Records
____

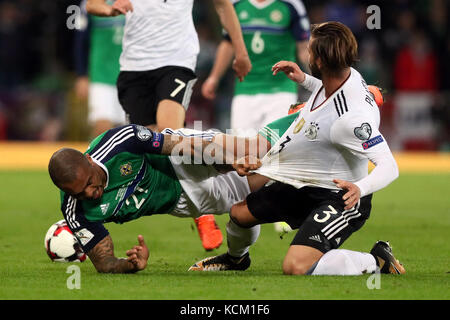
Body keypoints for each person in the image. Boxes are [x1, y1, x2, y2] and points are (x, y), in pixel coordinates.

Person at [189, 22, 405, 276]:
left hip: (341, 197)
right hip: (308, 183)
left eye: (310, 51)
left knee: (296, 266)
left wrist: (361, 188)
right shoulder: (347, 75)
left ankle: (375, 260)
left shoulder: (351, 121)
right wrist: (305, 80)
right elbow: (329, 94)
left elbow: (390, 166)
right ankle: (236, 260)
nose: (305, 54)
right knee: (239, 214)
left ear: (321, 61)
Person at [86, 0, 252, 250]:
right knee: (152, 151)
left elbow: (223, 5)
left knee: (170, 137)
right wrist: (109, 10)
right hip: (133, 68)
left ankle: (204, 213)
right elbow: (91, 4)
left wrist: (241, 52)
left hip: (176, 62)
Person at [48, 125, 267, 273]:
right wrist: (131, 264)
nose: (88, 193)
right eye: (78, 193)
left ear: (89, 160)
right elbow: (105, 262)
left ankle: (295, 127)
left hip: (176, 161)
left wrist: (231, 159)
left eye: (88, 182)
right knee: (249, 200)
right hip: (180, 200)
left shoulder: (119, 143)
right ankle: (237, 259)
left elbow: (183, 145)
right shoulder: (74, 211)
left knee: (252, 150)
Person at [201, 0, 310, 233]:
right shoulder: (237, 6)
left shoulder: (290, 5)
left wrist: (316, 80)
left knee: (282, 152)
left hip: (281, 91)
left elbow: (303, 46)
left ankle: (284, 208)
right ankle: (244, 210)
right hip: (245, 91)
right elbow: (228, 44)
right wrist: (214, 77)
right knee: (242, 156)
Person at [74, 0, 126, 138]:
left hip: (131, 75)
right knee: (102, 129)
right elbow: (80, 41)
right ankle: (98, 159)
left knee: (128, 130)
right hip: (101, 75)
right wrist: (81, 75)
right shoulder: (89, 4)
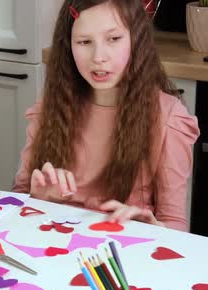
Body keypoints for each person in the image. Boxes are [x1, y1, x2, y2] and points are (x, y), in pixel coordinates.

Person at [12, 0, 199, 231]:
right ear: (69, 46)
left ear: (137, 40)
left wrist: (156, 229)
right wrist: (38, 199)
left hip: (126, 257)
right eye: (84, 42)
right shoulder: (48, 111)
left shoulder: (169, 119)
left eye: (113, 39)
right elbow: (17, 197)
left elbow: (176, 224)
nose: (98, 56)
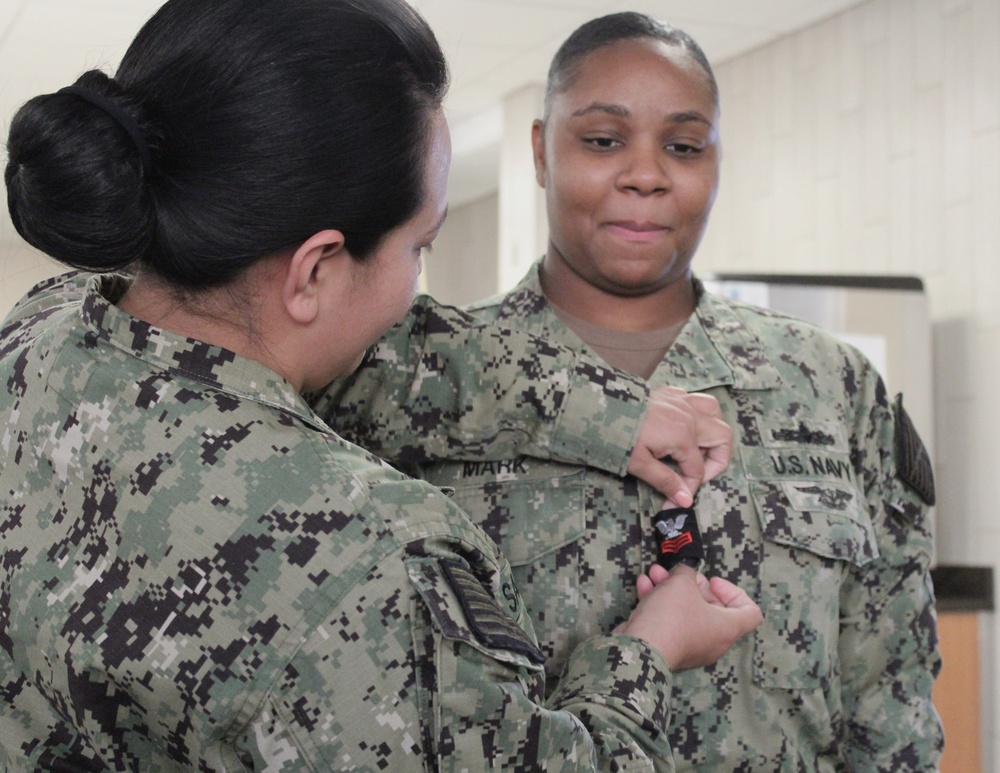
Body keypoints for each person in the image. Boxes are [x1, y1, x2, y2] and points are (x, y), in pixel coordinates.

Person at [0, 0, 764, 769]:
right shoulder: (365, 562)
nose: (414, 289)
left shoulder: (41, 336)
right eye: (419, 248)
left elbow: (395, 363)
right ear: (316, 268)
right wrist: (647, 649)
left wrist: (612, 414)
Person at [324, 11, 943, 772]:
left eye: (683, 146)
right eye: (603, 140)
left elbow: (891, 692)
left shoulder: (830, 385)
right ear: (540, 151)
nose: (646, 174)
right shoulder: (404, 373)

____

Task instructions
Return, exactly as they stand, the lines from the opening line of the listing through the line with "nose: (88, 193)", both ends counted, and no pictures.

Exercise answer
Body keypoints for each person in the image. Boxes are [x1, y1, x2, y2] and points are (x, y), in pixel coordinates.

Person at [189, 22, 405, 276]:
left hip: (341, 197)
right hip: (308, 183)
left eye: (310, 51)
left knee: (296, 266)
left wrist: (361, 188)
right shoulder: (347, 75)
left ankle: (375, 260)
left shoulder: (351, 121)
right wrist: (305, 80)
right elbow: (329, 94)
left elbow: (390, 166)
right ankle: (236, 260)
nose: (305, 54)
right knee: (239, 214)
left ear: (321, 61)
Person at [86, 0, 252, 250]:
right knee: (152, 151)
left elbow: (223, 5)
left knee: (170, 137)
right wrist: (109, 10)
right hip: (133, 68)
left ankle: (204, 213)
right elbow: (91, 4)
left wrist: (241, 52)
left hip: (176, 62)
Person at [48, 125, 267, 273]:
right wrist: (131, 264)
nose: (88, 193)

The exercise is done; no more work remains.